### SUPPLIED ENTRIES ###
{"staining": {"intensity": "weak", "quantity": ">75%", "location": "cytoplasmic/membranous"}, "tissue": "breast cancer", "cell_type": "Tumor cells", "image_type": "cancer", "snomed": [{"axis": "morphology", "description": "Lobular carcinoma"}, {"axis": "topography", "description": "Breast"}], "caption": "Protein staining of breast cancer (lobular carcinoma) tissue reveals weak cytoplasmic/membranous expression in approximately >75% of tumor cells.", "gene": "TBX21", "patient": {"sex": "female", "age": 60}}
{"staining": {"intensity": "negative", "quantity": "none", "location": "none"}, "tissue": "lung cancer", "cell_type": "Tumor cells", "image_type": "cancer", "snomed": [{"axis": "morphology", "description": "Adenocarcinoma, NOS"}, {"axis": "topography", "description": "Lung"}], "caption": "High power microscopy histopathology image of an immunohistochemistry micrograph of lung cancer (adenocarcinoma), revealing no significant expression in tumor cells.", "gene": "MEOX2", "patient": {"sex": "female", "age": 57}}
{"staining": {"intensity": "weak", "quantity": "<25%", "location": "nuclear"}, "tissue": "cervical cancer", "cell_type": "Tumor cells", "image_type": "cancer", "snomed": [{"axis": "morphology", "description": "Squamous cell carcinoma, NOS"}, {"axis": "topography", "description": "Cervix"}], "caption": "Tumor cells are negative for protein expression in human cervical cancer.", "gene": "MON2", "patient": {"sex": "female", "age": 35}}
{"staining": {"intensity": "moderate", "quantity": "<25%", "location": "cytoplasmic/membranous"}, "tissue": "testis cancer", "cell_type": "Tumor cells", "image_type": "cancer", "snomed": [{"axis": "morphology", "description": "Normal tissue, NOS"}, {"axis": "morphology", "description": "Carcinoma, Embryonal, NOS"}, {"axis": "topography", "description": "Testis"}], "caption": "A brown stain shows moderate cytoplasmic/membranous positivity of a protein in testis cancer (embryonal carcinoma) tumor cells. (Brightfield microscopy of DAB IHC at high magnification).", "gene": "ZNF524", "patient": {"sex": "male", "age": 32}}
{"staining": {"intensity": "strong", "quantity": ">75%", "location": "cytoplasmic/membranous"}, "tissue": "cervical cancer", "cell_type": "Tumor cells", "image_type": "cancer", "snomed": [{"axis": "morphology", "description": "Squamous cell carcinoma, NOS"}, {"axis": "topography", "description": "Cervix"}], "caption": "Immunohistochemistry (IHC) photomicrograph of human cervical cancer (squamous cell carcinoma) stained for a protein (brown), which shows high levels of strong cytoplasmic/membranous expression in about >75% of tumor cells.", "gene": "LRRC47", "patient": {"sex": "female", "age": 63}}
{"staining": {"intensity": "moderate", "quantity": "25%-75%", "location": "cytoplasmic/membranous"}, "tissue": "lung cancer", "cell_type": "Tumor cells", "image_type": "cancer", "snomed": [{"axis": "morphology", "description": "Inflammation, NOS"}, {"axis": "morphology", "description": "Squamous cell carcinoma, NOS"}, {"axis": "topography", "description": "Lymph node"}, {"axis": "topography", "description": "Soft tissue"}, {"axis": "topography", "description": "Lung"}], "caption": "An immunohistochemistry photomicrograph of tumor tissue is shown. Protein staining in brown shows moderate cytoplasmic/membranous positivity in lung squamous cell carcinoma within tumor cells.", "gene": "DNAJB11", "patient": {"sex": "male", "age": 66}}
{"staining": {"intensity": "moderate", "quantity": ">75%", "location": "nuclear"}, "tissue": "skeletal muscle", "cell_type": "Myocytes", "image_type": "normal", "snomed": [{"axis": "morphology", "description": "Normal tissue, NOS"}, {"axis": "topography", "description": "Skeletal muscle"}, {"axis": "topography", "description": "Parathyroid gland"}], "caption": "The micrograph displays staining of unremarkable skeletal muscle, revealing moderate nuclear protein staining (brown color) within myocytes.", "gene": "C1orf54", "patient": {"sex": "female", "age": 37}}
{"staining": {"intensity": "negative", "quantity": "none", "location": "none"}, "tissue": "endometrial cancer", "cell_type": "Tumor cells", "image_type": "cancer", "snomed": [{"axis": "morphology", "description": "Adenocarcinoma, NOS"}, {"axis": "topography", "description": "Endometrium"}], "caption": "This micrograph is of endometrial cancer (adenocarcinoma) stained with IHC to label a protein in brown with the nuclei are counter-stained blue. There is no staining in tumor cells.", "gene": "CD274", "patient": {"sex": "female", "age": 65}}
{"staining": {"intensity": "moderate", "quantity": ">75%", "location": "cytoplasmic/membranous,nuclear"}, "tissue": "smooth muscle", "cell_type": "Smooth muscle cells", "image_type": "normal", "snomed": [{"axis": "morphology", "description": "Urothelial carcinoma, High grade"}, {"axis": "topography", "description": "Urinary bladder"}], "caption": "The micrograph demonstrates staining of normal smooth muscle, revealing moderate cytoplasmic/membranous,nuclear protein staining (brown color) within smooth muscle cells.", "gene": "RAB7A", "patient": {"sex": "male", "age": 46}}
###
Print each of the lines above again, unchanged.

{"staining": {"intensity": "weak", "quantity": ">75%", "location": "cytoplasmic/membranous"}, "tissue": "breast cancer", "cell_type": "Tumor cells", "image_type": "cancer", "snomed": [{"axis": "morphology", "description": "Lobular carcinoma"}, {"axis": "topography", "description": "Breast"}], "caption": "Protein staining of breast cancer (lobular carcinoma) tissue reveals weak cytoplasmic/membranous expression in approximately >75% of tumor cells.", "gene": "TBX21", "patient": {"sex": "female", "age": 60}}
{"staining": {"intensity": "negative", "quantity": "none", "location": "none"}, "tissue": "lung cancer", "cell_type": "Tumor cells", "image_type": "cancer", "snomed": [{"axis": "morphology", "description": "Adenocarcinoma, NOS"}, {"axis": "topography", "description": "Lung"}], "caption": "High power microscopy histopathology image of an immunohistochemistry micrograph of lung cancer (adenocarcinoma), revealing no significant expression in tumor cells.", "gene": "MEOX2", "patient": {"sex": "female", "age": 57}}
{"staining": {"intensity": "weak", "quantity": "<25%", "location": "nuclear"}, "tissue": "cervical cancer", "cell_type": "Tumor cells", "image_type": "cancer", "snomed": [{"axis": "morphology", "description": "Squamous cell carcinoma, NOS"}, {"axis": "topography", "description": "Cervix"}], "caption": "Tumor cells are negative for protein expression in human cervical cancer.", "gene": "MON2", "patient": {"sex": "female", "age": 35}}
{"staining": {"intensity": "moderate", "quantity": "<25%", "location": "cytoplasmic/membranous"}, "tissue": "testis cancer", "cell_type": "Tumor cells", "image_type": "cancer", "snomed": [{"axis": "morphology", "description": "Normal tissue, NOS"}, {"axis": "morphology", "description": "Carcinoma, Embryonal, NOS"}, {"axis": "topography", "description": "Testis"}], "caption": "A brown stain shows moderate cytoplasmic/membranous positivity of a protein in testis cancer (embryonal carcinoma) tumor cells. (Brightfield microscopy of DAB IHC at high magnification).", "gene": "ZNF524", "patient": {"sex": "male", "age": 32}}
{"staining": {"intensity": "strong", "quantity": ">75%", "location": "cytoplasmic/membranous"}, "tissue": "cervical cancer", "cell_type": "Tumor cells", "image_type": "cancer", "snomed": [{"axis": "morphology", "description": "Squamous cell carcinoma, NOS"}, {"axis": "topography", "description": "Cervix"}], "caption": "Immunohistochemistry (IHC) photomicrograph of human cervical cancer (squamous cell carcinoma) stained for a protein (brown), which shows high levels of strong cytoplasmic/membranous expression in about >75% of tumor cells.", "gene": "LRRC47", "patient": {"sex": "female", "age": 63}}
{"staining": {"intensity": "moderate", "quantity": "25%-75%", "location": "cytoplasmic/membranous"}, "tissue": "lung cancer", "cell_type": "Tumor cells", "image_type": "cancer", "snomed": [{"axis": "morphology", "description": "Inflammation, NOS"}, {"axis": "morphology", "description": "Squamous cell carcinoma, NOS"}, {"axis": "topography", "description": "Lymph node"}, {"axis": "topography", "description": "Soft tissue"}, {"axis": "topography", "description": "Lung"}], "caption": "An immunohistochemistry photomicrograph of tumor tissue is shown. Protein staining in brown shows moderate cytoplasmic/membranous positivity in lung squamous cell carcinoma within tumor cells.", "gene": "DNAJB11", "patient": {"sex": "male", "age": 66}}
{"staining": {"intensity": "moderate", "quantity": ">75%", "location": "nuclear"}, "tissue": "skeletal muscle", "cell_type": "Myocytes", "image_type": "normal", "snomed": [{"axis": "morphology", "description": "Normal tissue, NOS"}, {"axis": "topography", "description": "Skeletal muscle"}, {"axis": "topography", "description": "Parathyroid gland"}], "caption": "The micrograph displays staining of unremarkable skeletal muscle, revealing moderate nuclear protein staining (brown color) within myocytes.", "gene": "C1orf54", "patient": {"sex": "female", "age": 37}}
{"staining": {"intensity": "negative", "quantity": "none", "location": "none"}, "tissue": "endometrial cancer", "cell_type": "Tumor cells", "image_type": "cancer", "snomed": [{"axis": "morphology", "description": "Adenocarcinoma, NOS"}, {"axis": "topography", "description": "Endometrium"}], "caption": "This micrograph is of endometrial cancer (adenocarcinoma) stained with IHC to label a protein in brown with the nuclei are counter-stained blue. There is no staining in tumor cells.", "gene": "CD274", "patient": {"sex": "female", "age": 65}}
{"staining": {"intensity": "moderate", "quantity": ">75%", "location": "cytoplasmic/membranous,nuclear"}, "tissue": "smooth muscle", "cell_type": "Smooth muscle cells", "image_type": "normal", "snomed": [{"axis": "morphology", "description": "Urothelial carcinoma, High grade"}, {"axis": "topography", "description": "Urinary bladder"}], "caption": "The micrograph demonstrates staining of normal smooth muscle, revealing moderate cytoplasmic/membranous,nuclear protein staining (brown color) within smooth muscle cells.", "gene": "RAB7A", "patient": {"sex": "male", "age": 46}}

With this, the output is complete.